Così ora veniamo a sapere che, se pure in assenza di una perfetta identità di stile, il premier Monti si sente assai vicino a Grillo (o almeno quelli che sembrano volerlo votare) e, come lui, prova “senso di sgomento e rabbia rispetto alla politica”. La protesta di Grillo, dice Monti, è giustificata, persino valida forse, anche se ha il difetto di non mutarsi in proposta.
“È difficile governare con Grillo, ma è difficile governare anche senza gli elettori di Grillo” – dice con qualche ammiccamento di intesa-non-intesa il premier uscente. Non deve meravigliare più di tanto questo riconoscimento, perché in realtà risponde a una prassi ormai consolidata della forma anti-democratica che distingue il regime politico italiano: il voto di protesta è sempre legittimato, salvo poi neutralizzarne le conseguenze qualora risultasse troppo scomodo. Non è invece legittimata la proposta alternativa, che infatti viene sistematicamente estromessa come è dimostrato dal trattamento riservato negli ultimi quarant’anni ai radicali.

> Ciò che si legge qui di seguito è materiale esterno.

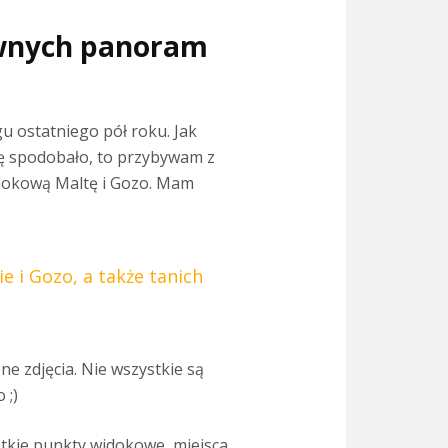
tywnych panoram
u ostatniego pół roku. Jak
ię spodobało, to przybywam z
dokową Maltę i Gozo. Mam
e i Gozo, a także tanich
e zdjęcia. Nie wszystkie są
 ;)
tkie punkty widokowe, miejsca,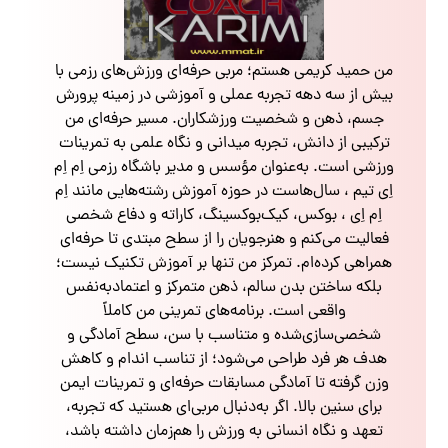
من حمید کریمی هستم؛ مربی حرفه‌ای ورزش‌های رزمی با
بیش از سه دهه تجربه عملی و آموزشی در زمینه پرورش
جسم، ذهن و شخصیت ورزشکاران. مسیر حرفه‌ای من
ترکیبی از دانش، تجربه میدانی و نگاه علمی به تمرینات
ورزشی است. به‌عنوان مؤسس و مدیر باشگاه رزمی اِم اِم
اِی تیم ، سال‌هاست در حوزه آموزش رشته‌هایی مانند اِم
اِم اِی ، بوکس، کیک‌بوکسینگ، کاراته و دفاع شخصی
فعالیت می‌کنم و هنرجویان را از سطح مبتدی تا حرفه‌ای
همراهی کرده‌ام. تمرکز من تنها بر آموزش تکنیک نیست؛
بلکه ساختن بدن سالم، ذهن متمرکز و اعتمادبه‌نفس
واقعی است. برنامه‌های تمرینی من کاملاً
شخصی‌سازی‌شده و متناسب با سن، سطح آمادگی و
هدف هر فرد طراحی می‌شود؛ از تناسب اندام و کاهش
وزن گرفته تا آمادگی مسابقات حرفه‌ای و تمرینات ایمن
برای سنین بالا. اگر به‌دنبال مربی‌ای هستید که تجربه،
تعهد و نگاه انسانی به ورزش را هم‌زمان داشته باشد،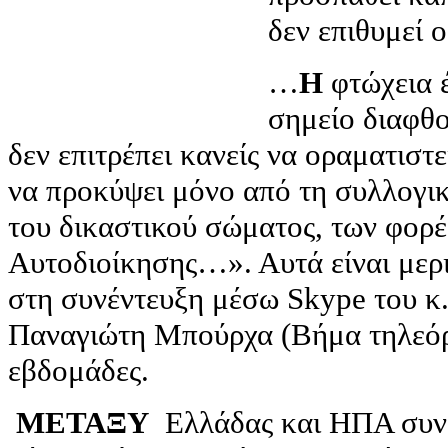
δεν επιθυμεί 
…
Η
φτώχεια έ
σημείο διαφθ
δεν επιτρέπει κανείς να οραματισ
να προκύψει μόνο από τη συλλογικ
του δικαστικού σώματος, των φορέ
Αυτοδιοίκησης…». Αυτά είναι μερ
στη συνέντευξη μέσω Skype του κ
Παναγιώτη Μπούρχα (Βήμα τηλεόρ
εβδομάδες.
ΜΕΤΑΞΥ
Ελλάδας και ΗΠΑ συνεχ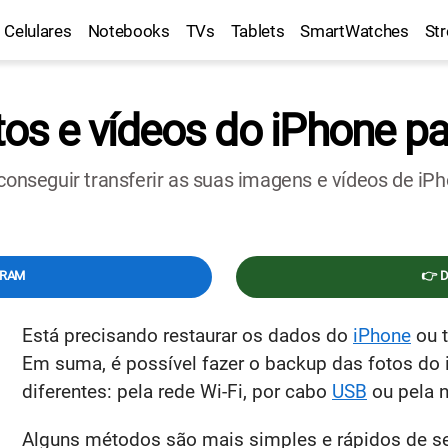
Celulares
Notebooks
TVs
Tablets
SmartWatches
St
tos e vídeos do iPhone p
 conseguir transferir as suas imagens e vídeos de iP
GRAM
👉 
Está precisando restaurar os dados do
iPhone
ou t
Em suma, é possível fazer o backup das fotos do 
diferentes: pela rede Wi-Fi, por cabo
USB
ou pela 
Alguns métodos são mais simples e rápidos de ser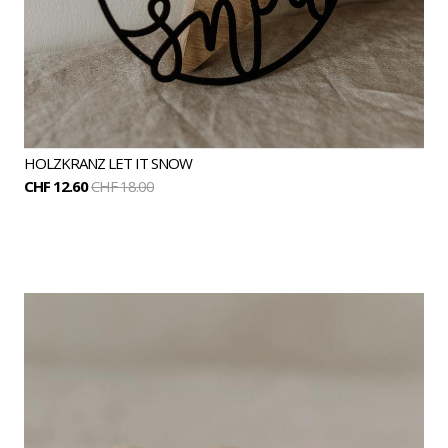
HOLZKRANZ LET IT SNOW
CHF 12.60
CHF 18.00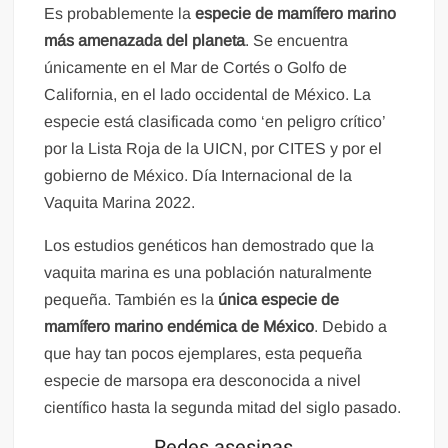
Es probablemente la
especie de mamífero marino
más amenazada del planeta
. Se encuentra
únicamente en el Mar de Cortés o Golfo de
California, en el lado occidental de México. La
especie está clasificada como ‘en peligro crítico’
por la Lista Roja de la UICN, por CITES y por el
gobierno de México. Día Internacional de la
Vaquita Marina 2022.
Los estudios genéticos han demostrado que la
vaquita marina es una población naturalmente
pequeña. También es la
única especie de
mamífero marino endémica de México
. Debido a
que hay tan pocos ejemplares, esta pequeña
especie de marsopa era desconocida a nivel
científico hasta la segunda mitad del siglo pasado.
Redes asesinas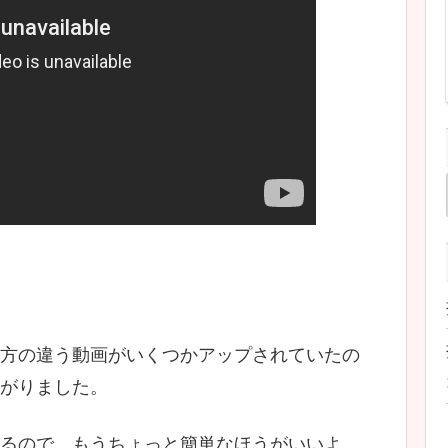
方の違う動画がいくつかアップされていたの
がりました。
るので、もうちょっと簡単なほうがいいよ、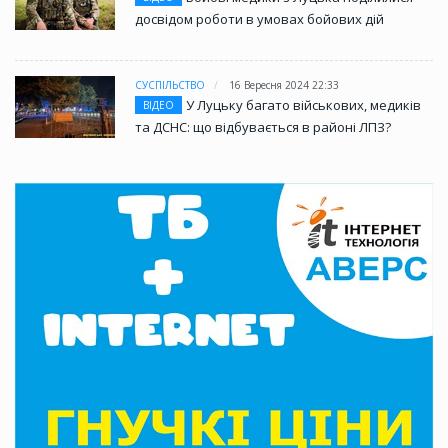
досвідом роботи в умовах бойових дій
СУСПІЛЬСТВО
16 Вересня 2024 22:33
У Луцьку багато військових, медиків
ВІДЕО
та ДСНС: що відбувається в районі ЛПЗ?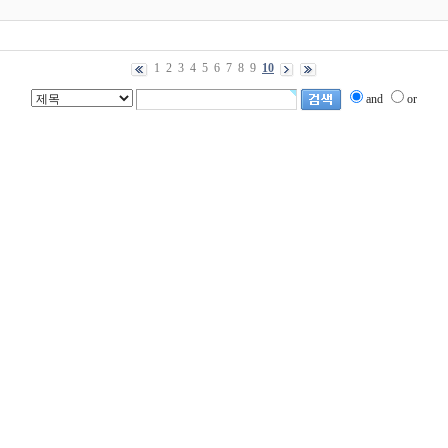
1
2
3
4
5
6
7
8
9
10
and
or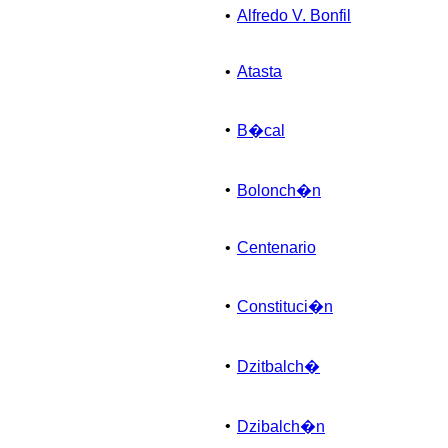
•
Alfredo V. Bonfil
•
Atasta
•
B�cal
•
Bolonch�n
•
Centenario
•
Constituci�n
•
Dzitbalch�
•
Dzibalch�n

A ben vedere, il potere costituito – anche nelle sembianze tecniche del governo Monti – adotta sempre gli stessi metodi. Non era diverso, in fondo, il modo in cui lo stesso terrorismo fu “usato” come puntello al regime, presentandolo quale potenziale contraltare del sistema, esecrabile quanto si vuole ma pur sempre utile alla preservazione degli assetti di potere e a silenziare ogni possibile alternativa democratica reale.
L’azzeramento della praticabilità democratica nella lotta politica, la soppressione degli stessi spazi per un confronto reale, al pari della delegittimazione nei confronti di chiunque individui tematiche e modalità atte a canalizzare democraticamente le esigenze presenti nella società sono fenomeni oramai sistemici della patologia vissuta dal nostro Paese. E che di certo non sarà risolta da questa tornata elettorale.